Passage to read ::
%%

In an apology letter sent to the PETA Foundation, an official with the National Institutes of Health (NIH) claimed that a “miscommunication” led NIH security guards to prevent PETA Vice President Dr. Alka Chandna from speaking at a public meeting on the agency’s main campus in February—in apparent violation of her First Amendment rights. Dr. Chandna is pleased to have received a mea culpa from NIH over its alleged viewpoint discrimination, and she looks forward to future public meetings, at which she can advocate for animals who are locked in laboratory cages and subjected to painful, terrifying experiments. But PETA wants to communicate our position clearly: If NIH is issuing apologies to those it has wronged, it owes a big “I’m sorry” to the millions of animals who have suffered in the pointless experiments it funds.
“PETA and I are determined to push NIH toward an animal-free future of sophisticated, human-relevant research methods.”
—Dr. Alka Chandna, Vice President, PETA
The apology from NIH came only after PETA threatened legal action over the agency’s unconstitutional actions in February, when, despite receiving an invitation from NIH to speak at an on-campus public meeting of the National Advisory Mental Health Council, Dr. Chandna was told by NIH security personnel that she had been banned from the agency’s campus.

%%

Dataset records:
%%

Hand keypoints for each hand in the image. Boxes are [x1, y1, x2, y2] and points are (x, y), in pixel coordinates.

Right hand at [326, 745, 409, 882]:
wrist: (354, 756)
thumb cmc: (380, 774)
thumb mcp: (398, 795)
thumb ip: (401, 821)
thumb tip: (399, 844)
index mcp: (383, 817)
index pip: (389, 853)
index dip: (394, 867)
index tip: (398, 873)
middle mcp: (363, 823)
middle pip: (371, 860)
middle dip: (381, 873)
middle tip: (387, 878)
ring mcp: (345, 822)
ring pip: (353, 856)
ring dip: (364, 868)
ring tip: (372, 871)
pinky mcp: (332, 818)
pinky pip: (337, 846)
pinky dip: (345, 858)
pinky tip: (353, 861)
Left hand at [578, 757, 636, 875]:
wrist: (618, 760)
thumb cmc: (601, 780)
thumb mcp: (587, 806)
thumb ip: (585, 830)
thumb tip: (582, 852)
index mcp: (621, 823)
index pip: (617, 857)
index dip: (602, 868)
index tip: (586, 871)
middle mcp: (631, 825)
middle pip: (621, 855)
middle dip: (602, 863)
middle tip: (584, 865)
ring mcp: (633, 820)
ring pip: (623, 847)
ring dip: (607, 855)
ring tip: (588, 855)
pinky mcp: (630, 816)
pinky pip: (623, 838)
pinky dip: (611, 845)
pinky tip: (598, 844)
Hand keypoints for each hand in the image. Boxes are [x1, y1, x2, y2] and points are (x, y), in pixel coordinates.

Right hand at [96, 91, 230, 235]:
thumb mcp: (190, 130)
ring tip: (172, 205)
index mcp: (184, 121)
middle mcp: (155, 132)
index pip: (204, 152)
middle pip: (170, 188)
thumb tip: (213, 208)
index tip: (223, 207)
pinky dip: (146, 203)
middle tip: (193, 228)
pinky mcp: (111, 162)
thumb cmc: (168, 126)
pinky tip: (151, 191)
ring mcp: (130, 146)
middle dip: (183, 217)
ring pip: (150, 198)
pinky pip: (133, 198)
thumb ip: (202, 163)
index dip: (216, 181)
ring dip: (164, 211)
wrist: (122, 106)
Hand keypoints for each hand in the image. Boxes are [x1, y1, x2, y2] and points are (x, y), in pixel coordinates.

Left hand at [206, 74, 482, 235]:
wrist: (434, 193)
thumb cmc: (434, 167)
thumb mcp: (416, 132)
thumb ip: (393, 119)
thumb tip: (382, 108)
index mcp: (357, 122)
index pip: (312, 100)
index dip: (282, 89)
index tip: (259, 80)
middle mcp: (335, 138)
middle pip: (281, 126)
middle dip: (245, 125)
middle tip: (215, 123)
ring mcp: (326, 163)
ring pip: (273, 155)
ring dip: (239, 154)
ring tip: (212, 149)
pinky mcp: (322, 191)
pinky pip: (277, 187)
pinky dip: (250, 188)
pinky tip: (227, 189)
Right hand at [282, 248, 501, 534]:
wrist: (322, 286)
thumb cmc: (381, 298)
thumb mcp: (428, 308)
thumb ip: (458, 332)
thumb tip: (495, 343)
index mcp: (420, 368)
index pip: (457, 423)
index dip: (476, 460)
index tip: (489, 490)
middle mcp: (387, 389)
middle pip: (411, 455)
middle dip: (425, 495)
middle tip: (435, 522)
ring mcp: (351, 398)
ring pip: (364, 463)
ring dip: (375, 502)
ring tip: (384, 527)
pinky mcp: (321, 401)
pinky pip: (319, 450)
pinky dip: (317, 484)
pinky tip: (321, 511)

%%

Study questions ::
(a) From the passage about the NIH apology, echo everything from "In an apology" down to "experiments it funds.".
(b) Carry on the passage about the NIH apology from the point where it stops.

Responses by task ::
(a)
In an apology letter sent to the PETA Foundation, an official with the National Institutes of Health (NIH) claimed that a “miscommunication” led NIH security guards to prevent PETA Vice President Dr. Alka Chandna from speaking at a public meeting on the agency’s main campus in February—in apparent violation of her First Amendment rights. Dr. Chandna is pleased to have received a mea culpa from NIH over its alleged viewpoint discrimination, and she looks forward to future public meetings, at which she can advocate for animals who are locked in laboratory cages and subjected to painful, terrifying experiments. But PETA wants to communicate our position clearly: If NIH is issuing apologies to those it has wronged, it owes a big “I’m sorry” to the millions of animals who have suffered in the pointless experiments it funds.

(b)
Their excuse at the time? A couple of months earlier, Dr. Chandna had exercised her right to free speech by posting flyers in public spaces on NIH’s campus that were critical of the agency and urged it to end its worthless monkey fright experiments.
By banning Dr. Chandna from its campus because of her viewpoint and her affiliation with an organization that advocates for the ethical treatment of animals, NIH blatantly flouted free speech protections guaranteed by the First Amendment.
We’re pleased that, with its apology, the agency provided assurance that Dr. Chandna won’t be unconstitutionally excluded from its campus.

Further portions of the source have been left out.